Books

Books : reviews

Neil V. Smith, Ianthi-Maria Tsimpli.
The Mind of a Savant: language, learning and modularity.
Blackwell. 1995

rating : 3.5 : worth reading
review : 31 December 2001

Christopher is an intriguing subject for linguists and cognitive scientists. He is severely retarded in many areas, yet has some amazing linguistic skills. His first language, English, is excellent, except for "difficult" cases where there is "cognitive overload", such as for garden path sentences or recursive sentences that require heavy processing, or tasks needing a "theory of mind", or jokes. His skill in other languages is impressive. He learns them with remarkable speed, and can develop an excellent vocabulary and grasp of morphology (agreements in number and gender, for example), although his grammar is not so good, being influenced by his English grammar.

The authors have closely studied Christopher over several years, in an attempt to understand the "modules" that language and mind might be divided into. In particular, they have tried to clarify the scope and roles of vocabulary and syntax "modules". As part of this exercise, they closely studied the languages Christopher already knew, getting him to judge the grammatical correctness of sentences, to produce grammatical sentences, and to translate between languages.

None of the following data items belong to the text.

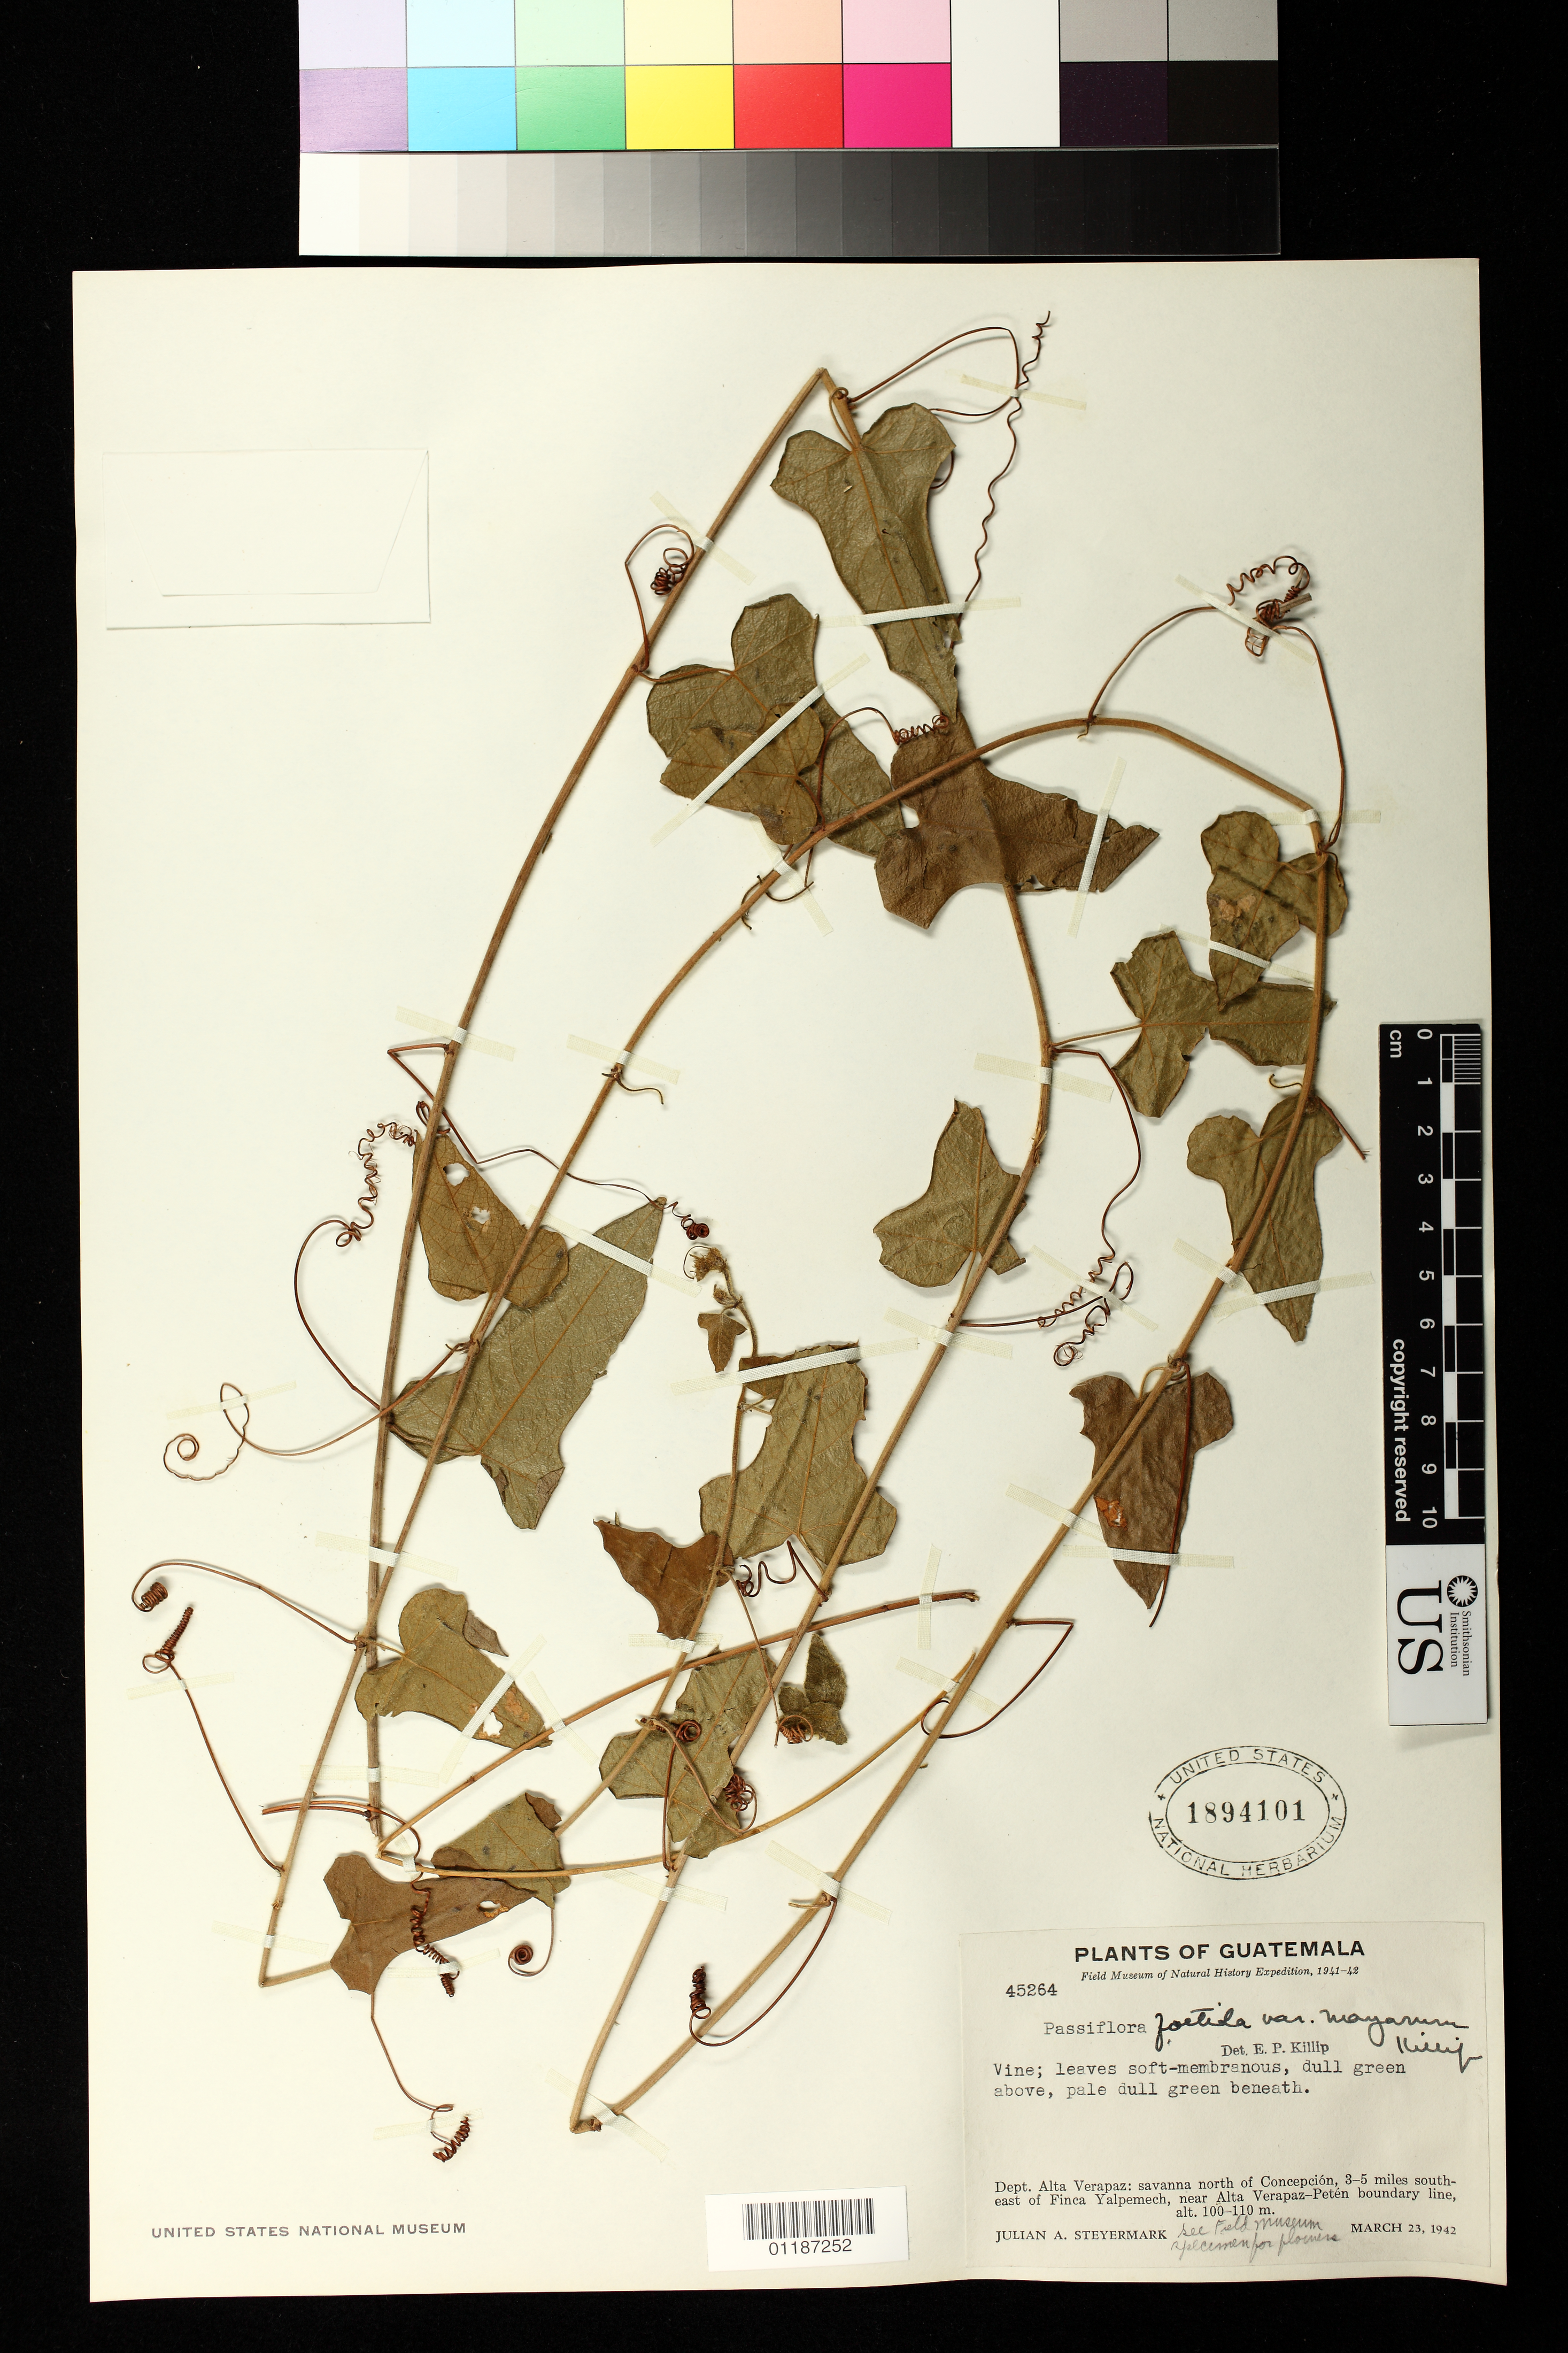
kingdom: Plantae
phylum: Tracheophyta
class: Magnoliopsida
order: Malpighiales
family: Passifloraceae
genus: Passiflora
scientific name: Passiflora foetida var. mayarum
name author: Killip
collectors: J. Steyermark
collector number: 45264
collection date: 1942-03-23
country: Guatemala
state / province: Alta Verapaz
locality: Savanna North of Concepcion, 3-5 southeast of Finca Yalpemech, near Alta Verapaz- Peten boundary line.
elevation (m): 100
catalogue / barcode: US 1894101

They taught him a new language: Berber. This is a verb-subject-object (VSO) order language that also allows a SVO order. Christopher consistently produces Berber sentences in English-like SVO order, but allows VSO examples to be grammatical. This implies his grammar production is strongly English-influenced, but that his encyclopedic knowledge of language examples allows recognition of the VSO.

As a further test, they also taught him Epun: an invented "impossible" language. ("Impossible" in the sense that no known language exhibits the features, and that the features are deemed impossible by the theory of language being tested.) As a control they taught same material to four first-year linguistics students, to see if their "pattern matching intelligence" could make up for the inability of their "language module". Christopher was enthusiastic about learning it, his 20th language. Again, results imply his recognition is better than his production. The impossibilities included

Despite the authors' comment in their preface that "It is intended that the book be accessible to as wide an audience as possible ... [including] the proverbial general reader", this is not light read, and frankly I doubt whether many general readers will have the depth of knowledge of linguistic terms freely used to appreciate all the evidence and arguments. I was forced to skim large sections. Despite this, I came away with a vivid impression of Christopher, his linguistic skills, and some of the conclusions drawn from the authors' careful experiments. This work clearly demonstrates how complex a phenomenon intelligence is, and how separate some parts of language skills are from what we think of as "intelligence", and how dependent other parts are on it.

Worth the skimming.

The authors' studies of Christopher continue. A note on the Web states: Together with Professor Bencie Woll, of City University, London, we are immersed in a three year project, funded by the Leverhulme Trust, teaching [Christopher] British Sign Language (BSL).